Chapter 14: Winter's Method
Chapter 15: Using Neural Networks to Forecast Sales
Chapter 9. Simple Linear Regression and Correlation
Often the marketing analyst needs to determine how variables are related, and much of the rest of this book is devoted to determining the nature of relationships between variables of interest. Some commonly important marketing questions that require analyzing the relationships between two variables of interest include:
· How does price affect demand?
· How does advertising affect sales?
· How does shelf space devoted to a product affect product sales?
This chapter introduces the simplest tools you can use to model relationships between variables. It first covers finding the line that best fits the hypothesized causal relationship between two variables. You then learn to use correlations to analyze the nature of non-causal relationships between two or more variables.
Simple Linear Regression
Every business analyst should have the ability to estimate the relationship between important business variables. In Microsoft Office Excel, the Trendline feature can help you determine the relationship between two variables. The variable you want to predict is the dependent variable. The variable used for prediction is the independent variable. Table 9.1 shows some examples of business relationships you might want to estimate.

### Directions
**a)** In the chapter excerpt, what term is given to the variable used for prediction?
**b)** Decide whether each statement agrees with the chapter excerpt, answering yes or no and quoting the words that settle it: (i) Excel's Trendline feature can help determine the relationship between two variables. (ii) The chapter takes up correlations before finding the best-fitting line. (iii) The variable you want to predict is called the independent variable.

### Records
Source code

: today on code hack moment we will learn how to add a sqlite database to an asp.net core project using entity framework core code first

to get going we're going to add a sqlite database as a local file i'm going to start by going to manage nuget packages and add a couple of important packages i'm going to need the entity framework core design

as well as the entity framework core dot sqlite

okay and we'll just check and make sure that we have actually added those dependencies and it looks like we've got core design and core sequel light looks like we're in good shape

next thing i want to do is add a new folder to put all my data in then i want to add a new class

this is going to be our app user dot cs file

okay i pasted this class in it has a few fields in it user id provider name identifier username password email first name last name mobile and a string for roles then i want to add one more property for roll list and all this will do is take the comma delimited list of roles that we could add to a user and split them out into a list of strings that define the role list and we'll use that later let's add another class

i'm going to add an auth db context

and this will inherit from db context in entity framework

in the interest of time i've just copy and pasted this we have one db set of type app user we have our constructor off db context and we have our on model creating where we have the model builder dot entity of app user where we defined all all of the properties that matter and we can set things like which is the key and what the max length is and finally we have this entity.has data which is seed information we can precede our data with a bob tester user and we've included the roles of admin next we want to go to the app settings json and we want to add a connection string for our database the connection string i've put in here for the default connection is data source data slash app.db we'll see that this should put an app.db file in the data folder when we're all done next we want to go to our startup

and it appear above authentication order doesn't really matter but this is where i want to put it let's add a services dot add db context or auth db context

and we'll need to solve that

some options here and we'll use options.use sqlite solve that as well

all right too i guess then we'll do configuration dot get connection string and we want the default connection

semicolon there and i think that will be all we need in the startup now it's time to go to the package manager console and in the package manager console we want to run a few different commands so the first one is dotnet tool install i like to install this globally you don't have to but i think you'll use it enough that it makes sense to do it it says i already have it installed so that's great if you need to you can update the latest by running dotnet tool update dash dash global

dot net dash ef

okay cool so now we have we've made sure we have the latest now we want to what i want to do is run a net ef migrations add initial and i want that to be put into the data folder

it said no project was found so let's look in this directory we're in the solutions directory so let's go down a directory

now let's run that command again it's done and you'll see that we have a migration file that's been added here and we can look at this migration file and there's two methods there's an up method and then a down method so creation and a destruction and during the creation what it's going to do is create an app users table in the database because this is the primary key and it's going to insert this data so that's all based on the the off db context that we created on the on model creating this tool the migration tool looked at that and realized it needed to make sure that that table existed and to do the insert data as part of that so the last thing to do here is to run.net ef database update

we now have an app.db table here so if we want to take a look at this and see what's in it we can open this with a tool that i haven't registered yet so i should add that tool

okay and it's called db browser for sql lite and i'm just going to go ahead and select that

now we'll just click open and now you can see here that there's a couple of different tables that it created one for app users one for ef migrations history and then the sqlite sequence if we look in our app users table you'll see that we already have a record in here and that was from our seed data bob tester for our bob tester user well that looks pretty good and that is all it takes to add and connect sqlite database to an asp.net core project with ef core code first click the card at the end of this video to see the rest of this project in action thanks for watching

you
==
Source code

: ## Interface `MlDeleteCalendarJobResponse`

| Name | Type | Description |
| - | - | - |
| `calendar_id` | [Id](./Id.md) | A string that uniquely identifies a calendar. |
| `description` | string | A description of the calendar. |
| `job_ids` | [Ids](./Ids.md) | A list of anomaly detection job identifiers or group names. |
...
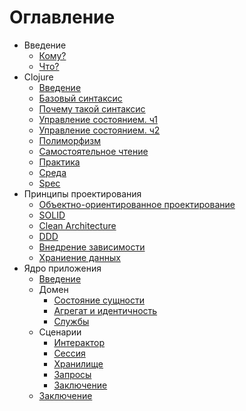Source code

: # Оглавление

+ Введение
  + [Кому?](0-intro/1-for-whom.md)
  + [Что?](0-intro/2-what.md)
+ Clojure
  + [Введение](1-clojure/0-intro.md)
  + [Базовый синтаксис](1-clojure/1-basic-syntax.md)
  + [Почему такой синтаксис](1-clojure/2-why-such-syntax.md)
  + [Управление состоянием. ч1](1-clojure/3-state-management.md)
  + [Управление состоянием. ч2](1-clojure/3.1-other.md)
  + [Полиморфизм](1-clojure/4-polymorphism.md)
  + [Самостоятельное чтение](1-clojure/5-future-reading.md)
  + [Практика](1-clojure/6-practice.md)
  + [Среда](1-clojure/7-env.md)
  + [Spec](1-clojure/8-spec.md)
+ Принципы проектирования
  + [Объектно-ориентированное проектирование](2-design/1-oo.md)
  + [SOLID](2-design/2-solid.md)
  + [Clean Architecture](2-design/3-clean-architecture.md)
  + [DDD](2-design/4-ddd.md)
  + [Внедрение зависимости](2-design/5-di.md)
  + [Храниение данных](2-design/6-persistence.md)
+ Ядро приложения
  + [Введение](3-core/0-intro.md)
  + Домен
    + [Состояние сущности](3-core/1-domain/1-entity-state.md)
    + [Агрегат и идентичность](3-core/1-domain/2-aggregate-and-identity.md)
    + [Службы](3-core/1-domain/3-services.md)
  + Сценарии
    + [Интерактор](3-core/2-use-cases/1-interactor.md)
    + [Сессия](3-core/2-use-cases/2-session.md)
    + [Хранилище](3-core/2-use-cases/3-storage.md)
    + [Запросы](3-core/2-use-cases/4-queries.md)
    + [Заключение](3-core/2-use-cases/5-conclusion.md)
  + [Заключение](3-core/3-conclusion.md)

### Written responses
**a)** The independent variable.

**b)**
(i) Yes: "In Microsoft Office Excel, the Trendline feature can help you determine the relationship between two variables."
(ii) No: "It first covers finding the line that best fits the hypothesized causal relationship between two variables."
(iii) No: "The variable you want to predict is the dependent variable."